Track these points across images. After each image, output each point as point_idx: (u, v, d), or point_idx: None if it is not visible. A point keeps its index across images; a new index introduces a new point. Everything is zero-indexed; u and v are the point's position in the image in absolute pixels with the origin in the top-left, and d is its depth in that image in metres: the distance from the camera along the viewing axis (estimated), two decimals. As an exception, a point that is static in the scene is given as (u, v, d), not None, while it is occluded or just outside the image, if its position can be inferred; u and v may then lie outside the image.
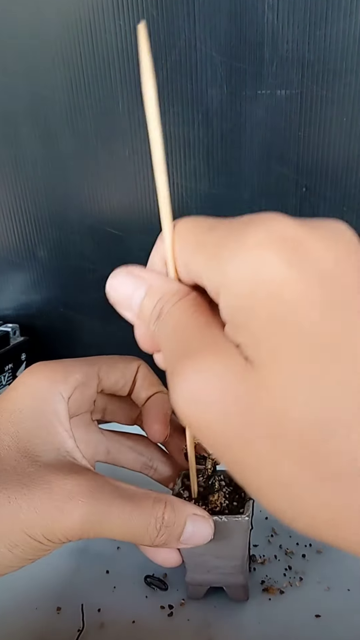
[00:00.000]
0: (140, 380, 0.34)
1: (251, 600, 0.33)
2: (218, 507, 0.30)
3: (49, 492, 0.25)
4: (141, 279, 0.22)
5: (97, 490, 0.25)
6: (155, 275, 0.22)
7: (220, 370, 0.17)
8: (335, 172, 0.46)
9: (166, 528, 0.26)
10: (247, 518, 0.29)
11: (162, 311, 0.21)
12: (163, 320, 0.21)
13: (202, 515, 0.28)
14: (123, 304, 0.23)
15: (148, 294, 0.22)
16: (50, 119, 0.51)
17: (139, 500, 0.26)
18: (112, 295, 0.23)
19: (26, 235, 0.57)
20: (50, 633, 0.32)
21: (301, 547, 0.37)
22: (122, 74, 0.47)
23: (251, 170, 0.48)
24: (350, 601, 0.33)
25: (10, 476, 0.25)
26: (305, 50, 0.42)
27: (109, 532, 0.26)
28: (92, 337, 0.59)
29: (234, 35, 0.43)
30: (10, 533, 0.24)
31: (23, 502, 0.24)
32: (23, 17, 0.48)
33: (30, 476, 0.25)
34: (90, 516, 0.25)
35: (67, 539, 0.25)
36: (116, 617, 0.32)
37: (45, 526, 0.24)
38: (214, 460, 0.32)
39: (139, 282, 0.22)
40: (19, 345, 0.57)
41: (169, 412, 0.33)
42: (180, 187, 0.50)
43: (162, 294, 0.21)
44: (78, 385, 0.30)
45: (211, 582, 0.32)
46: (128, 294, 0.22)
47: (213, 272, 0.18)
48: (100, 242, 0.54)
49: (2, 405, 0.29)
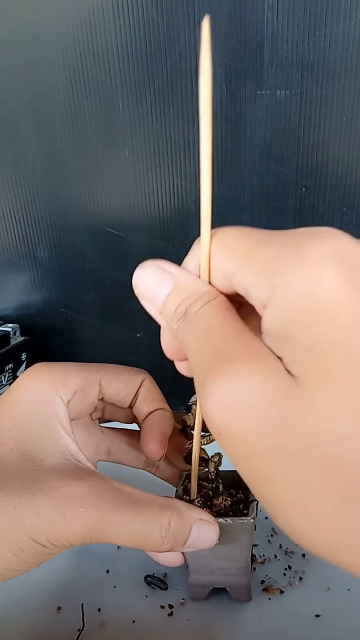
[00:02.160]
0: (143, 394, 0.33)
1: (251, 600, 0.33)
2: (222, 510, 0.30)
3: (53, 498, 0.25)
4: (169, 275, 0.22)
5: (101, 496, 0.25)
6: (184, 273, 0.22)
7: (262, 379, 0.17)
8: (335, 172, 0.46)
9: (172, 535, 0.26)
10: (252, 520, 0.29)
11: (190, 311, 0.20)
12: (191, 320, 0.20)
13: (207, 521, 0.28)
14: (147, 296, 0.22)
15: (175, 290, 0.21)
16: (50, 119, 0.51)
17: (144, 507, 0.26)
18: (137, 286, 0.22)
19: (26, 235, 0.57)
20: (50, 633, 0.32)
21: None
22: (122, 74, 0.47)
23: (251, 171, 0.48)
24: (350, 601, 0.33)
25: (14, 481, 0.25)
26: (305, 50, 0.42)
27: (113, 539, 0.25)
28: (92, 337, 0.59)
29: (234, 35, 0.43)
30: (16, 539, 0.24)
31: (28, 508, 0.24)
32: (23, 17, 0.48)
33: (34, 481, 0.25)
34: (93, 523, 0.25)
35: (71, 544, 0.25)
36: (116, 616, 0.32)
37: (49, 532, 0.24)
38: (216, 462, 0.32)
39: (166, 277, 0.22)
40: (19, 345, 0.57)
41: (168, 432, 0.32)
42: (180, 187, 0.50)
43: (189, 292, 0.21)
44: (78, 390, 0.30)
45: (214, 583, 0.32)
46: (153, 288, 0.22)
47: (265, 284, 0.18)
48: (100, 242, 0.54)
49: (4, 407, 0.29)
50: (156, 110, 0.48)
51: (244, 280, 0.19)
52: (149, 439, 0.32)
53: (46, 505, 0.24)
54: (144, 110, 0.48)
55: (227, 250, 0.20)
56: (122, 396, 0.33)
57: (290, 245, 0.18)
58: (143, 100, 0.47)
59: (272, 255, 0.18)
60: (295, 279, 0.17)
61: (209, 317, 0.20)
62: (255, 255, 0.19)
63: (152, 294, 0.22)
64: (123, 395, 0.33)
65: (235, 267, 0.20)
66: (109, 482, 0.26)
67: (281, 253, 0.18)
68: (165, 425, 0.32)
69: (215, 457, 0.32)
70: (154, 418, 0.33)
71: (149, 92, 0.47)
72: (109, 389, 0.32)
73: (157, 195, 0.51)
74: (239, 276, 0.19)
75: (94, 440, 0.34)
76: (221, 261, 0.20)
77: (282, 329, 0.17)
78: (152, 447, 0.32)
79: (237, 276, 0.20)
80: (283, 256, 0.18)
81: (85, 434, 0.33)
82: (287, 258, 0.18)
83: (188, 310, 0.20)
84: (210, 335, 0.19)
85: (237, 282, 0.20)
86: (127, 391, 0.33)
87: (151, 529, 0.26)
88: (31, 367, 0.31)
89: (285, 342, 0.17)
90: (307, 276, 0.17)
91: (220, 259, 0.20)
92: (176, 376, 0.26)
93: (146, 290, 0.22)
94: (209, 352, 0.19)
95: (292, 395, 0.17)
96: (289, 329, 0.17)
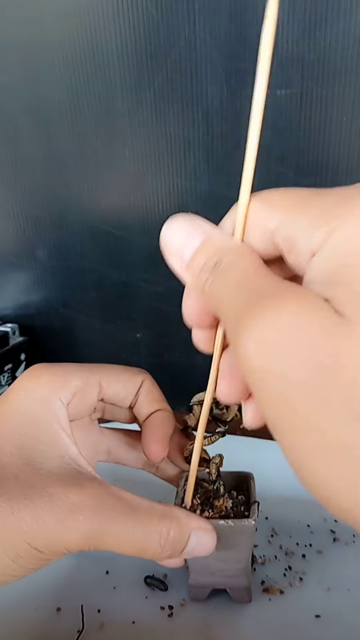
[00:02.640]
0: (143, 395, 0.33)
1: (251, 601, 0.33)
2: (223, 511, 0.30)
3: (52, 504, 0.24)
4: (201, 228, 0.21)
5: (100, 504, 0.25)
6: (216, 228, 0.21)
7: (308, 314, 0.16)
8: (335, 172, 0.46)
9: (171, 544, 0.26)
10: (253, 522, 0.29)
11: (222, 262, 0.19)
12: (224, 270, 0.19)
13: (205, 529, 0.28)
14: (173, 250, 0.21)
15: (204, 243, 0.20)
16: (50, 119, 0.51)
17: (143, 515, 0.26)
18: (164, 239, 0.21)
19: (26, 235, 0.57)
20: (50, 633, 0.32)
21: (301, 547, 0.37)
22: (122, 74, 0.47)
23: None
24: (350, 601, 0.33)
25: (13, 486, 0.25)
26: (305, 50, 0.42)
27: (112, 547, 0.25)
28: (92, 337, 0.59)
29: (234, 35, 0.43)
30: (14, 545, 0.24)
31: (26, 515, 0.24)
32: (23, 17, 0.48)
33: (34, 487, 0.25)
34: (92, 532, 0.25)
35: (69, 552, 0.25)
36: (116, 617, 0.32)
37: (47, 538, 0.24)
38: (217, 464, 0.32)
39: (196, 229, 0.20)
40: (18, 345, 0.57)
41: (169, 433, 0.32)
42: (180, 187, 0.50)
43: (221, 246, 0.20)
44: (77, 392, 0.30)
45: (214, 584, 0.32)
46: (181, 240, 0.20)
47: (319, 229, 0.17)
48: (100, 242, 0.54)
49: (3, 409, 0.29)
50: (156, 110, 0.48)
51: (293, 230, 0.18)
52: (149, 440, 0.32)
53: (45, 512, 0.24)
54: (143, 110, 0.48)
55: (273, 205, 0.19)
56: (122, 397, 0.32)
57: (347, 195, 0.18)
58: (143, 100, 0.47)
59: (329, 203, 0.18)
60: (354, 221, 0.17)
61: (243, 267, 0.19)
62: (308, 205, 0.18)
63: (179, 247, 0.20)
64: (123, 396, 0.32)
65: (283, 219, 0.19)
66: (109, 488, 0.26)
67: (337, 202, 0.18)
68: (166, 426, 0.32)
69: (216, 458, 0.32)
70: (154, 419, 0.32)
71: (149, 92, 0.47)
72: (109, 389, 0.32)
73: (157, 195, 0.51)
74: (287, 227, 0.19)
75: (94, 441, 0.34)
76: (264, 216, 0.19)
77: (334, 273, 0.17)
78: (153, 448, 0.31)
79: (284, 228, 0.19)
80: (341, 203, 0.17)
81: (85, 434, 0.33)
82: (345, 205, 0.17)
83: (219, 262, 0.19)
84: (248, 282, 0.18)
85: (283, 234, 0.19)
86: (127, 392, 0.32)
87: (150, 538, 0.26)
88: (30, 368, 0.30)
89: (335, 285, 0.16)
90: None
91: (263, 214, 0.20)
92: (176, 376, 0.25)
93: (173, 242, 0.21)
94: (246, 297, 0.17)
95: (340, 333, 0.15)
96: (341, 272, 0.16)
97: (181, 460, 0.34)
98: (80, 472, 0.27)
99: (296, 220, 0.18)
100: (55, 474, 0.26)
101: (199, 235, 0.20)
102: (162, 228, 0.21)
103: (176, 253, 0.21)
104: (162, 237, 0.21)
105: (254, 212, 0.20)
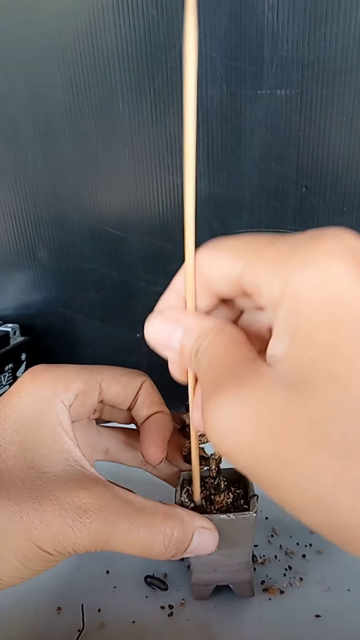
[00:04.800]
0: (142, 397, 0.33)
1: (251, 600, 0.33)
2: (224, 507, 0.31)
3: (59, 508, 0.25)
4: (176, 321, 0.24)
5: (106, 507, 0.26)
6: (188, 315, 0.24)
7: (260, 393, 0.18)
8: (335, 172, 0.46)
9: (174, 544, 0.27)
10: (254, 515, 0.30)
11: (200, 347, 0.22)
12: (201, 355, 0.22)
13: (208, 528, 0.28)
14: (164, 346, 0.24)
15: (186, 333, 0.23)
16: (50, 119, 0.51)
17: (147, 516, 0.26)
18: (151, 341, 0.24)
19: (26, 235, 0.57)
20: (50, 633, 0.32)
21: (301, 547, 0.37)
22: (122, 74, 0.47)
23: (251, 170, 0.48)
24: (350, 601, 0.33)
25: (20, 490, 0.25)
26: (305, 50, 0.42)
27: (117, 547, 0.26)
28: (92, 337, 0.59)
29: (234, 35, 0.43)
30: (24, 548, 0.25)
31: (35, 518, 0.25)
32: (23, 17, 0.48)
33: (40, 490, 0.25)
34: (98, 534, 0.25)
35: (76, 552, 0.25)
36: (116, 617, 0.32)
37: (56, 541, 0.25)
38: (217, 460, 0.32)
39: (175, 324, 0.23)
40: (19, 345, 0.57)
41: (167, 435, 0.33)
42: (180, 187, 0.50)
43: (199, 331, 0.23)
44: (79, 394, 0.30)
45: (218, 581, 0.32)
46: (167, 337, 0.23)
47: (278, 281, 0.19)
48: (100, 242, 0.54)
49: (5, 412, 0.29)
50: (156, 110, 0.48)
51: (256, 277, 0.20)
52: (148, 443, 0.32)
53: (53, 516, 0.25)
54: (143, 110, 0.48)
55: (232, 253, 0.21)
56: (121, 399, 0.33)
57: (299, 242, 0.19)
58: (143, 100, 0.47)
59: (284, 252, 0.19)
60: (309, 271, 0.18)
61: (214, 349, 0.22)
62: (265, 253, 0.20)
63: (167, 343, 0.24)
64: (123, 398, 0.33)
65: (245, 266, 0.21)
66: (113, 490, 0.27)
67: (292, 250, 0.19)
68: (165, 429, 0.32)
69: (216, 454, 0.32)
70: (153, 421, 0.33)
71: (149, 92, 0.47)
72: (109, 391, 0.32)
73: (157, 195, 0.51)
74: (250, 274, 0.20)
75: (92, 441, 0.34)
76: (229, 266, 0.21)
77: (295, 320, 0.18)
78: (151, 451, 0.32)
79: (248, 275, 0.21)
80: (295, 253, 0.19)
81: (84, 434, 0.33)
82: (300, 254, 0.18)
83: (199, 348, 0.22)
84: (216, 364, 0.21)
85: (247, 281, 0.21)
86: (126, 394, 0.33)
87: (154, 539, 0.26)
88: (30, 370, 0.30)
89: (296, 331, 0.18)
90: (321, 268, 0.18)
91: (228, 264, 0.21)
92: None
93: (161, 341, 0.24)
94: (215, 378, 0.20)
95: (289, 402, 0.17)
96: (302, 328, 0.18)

# Problem
Your output is the lines from the top of the entries through the line containing "41: (169, 412, 0.33)", exactly as they stand. No pictures belong in it.

# Finished exercise
Track these points across images. After each image, output each point as point_idx: (u, v, d), or point_idx: None if it is not visible. A point keeps its index across images; a new index introduces a new point. Everything is zero-indexed; u and v are the point's position in the image in absolute pixels with the origin in the top-left, and d is its depth in that image in metres: the distance from the camera along the viewing axis (estimated), two decimals. As an exception, a point that is static in the scene is given as (u, v, d), not None, while it is occluded or just outside the image, if its position can be inferred; u and v may then lie outside the image.
[00:00.000]
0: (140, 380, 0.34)
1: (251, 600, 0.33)
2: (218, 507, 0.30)
3: (49, 492, 0.25)
4: (141, 279, 0.22)
5: (97, 490, 0.25)
6: (155, 275, 0.22)
7: (220, 370, 0.17)
8: (335, 172, 0.46)
9: (166, 528, 0.26)
10: (247, 518, 0.29)
11: (162, 311, 0.21)
12: (163, 320, 0.21)
13: (202, 515, 0.28)
14: (123, 304, 0.23)
15: (148, 294, 0.22)
16: (50, 119, 0.51)
17: (139, 500, 0.26)
18: (112, 295, 0.23)
19: (26, 235, 0.57)
20: (50, 633, 0.32)
21: (301, 547, 0.37)
22: (122, 74, 0.47)
23: (251, 170, 0.48)
24: (350, 601, 0.33)
25: (10, 476, 0.25)
26: (305, 50, 0.42)
27: (109, 532, 0.26)
28: (92, 337, 0.59)
29: (234, 35, 0.43)
30: (10, 533, 0.24)
31: (23, 502, 0.24)
32: (23, 17, 0.48)
33: (30, 476, 0.25)
34: (90, 516, 0.25)
35: (67, 539, 0.25)
36: (116, 617, 0.32)
37: (45, 526, 0.24)
38: (214, 460, 0.32)
39: (139, 282, 0.22)
40: (19, 345, 0.57)
41: (169, 412, 0.33)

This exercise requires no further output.